Recently the MDE Attach capability was updated to include managing the MDE service on Linux, and MacOS, to provide a similar experience for configuring and managing the MDE service on these non-windows platforms. There are several questions that this new capability raises which I will attempt to address in this post.
Local File vs. Portal - What Wins?
If a Linux device has a local configuration file, mdatp_management.json, and is targeted by an MDE policy from the portal, then the portal’s policy will be applied over the local management file.
How is the policy applied/pushed to the device?
On a Linux device in the /etc/opt/microsoft/mdatp/managed folder, the same location where the local configuration file was placed, a new mdeattach_managed.json will be created with the settings from the security portal. Based on comparing the two files they appear to use the same json format.
Can I layer policies?
No. If the machine is MDE managed it will NOT respect the local security policy file.
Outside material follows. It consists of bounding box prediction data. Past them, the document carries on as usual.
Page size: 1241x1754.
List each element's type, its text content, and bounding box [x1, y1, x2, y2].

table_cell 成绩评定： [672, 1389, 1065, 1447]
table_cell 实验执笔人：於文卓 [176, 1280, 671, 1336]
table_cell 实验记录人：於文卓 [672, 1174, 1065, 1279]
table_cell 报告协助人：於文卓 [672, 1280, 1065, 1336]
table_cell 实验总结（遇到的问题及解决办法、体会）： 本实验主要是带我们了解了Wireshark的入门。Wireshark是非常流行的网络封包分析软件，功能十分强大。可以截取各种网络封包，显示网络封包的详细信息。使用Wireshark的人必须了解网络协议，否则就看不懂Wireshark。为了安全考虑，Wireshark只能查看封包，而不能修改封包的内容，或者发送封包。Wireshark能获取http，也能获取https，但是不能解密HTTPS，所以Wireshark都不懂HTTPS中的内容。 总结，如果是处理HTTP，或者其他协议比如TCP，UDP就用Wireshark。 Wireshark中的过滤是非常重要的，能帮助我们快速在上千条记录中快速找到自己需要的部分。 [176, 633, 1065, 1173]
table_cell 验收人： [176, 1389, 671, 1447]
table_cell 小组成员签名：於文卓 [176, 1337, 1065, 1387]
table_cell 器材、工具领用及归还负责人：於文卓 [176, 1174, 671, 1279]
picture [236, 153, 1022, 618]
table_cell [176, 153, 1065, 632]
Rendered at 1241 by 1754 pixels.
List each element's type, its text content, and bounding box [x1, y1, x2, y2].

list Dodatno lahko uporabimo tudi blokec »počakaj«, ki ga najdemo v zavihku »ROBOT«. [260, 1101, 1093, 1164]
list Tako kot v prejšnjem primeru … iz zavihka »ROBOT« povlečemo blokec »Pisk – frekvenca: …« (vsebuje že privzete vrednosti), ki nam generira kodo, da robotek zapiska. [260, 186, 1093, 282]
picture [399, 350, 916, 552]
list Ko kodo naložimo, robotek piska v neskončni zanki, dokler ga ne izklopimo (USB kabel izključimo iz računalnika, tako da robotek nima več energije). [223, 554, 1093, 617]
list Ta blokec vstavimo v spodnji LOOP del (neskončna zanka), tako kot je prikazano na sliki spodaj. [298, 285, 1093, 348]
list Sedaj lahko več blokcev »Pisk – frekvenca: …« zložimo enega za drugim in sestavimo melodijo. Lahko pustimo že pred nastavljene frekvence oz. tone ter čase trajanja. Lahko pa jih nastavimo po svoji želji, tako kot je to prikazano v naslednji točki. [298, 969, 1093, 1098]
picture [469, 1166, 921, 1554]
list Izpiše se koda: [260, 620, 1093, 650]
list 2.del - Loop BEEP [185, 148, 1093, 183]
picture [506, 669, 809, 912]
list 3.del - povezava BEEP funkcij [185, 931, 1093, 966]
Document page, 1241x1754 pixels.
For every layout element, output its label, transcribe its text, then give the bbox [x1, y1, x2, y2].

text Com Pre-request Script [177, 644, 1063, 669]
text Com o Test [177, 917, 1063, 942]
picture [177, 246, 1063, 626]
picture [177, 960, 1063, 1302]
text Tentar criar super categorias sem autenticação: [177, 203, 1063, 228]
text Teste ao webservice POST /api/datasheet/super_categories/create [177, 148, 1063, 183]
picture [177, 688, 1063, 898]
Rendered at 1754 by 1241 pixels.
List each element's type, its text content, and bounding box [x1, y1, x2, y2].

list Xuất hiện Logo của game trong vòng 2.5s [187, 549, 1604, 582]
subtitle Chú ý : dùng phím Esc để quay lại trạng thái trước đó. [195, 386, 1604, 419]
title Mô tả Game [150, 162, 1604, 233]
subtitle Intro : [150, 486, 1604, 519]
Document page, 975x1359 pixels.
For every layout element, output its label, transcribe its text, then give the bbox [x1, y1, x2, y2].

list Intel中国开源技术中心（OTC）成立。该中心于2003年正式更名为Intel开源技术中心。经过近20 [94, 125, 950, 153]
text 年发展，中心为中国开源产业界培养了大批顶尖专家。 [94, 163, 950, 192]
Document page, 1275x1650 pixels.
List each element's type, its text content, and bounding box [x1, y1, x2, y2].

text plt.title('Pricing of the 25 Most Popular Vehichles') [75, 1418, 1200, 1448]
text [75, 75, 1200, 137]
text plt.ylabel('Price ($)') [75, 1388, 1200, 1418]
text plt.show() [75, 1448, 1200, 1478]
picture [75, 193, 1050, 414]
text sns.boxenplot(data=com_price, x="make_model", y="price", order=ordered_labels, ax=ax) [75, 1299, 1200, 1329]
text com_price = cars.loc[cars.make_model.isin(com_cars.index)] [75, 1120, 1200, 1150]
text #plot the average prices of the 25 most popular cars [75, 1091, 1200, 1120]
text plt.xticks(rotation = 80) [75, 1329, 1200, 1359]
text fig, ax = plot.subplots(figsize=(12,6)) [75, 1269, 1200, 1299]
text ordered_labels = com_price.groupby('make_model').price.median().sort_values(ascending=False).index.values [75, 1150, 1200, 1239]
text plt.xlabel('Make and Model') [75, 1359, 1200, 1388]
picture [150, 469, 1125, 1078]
No policy targeting the device, but my local policy being ignored?
While writting this I found that once a device becomes MDE Attached it will communicate with the defender service and generate the mdeattach_managed.json file in the managed folder, this includes even if no policy is targeting the device. Since no policy is applied then the content of the file will only be {}, and as mentioned above once the mdeattach_managed.json file is present this will be the devices configuration. Because the policy file is essentially empty MDE will revert back to the default policy file /etc/opt/microsoft/mdatp/wdavcfg.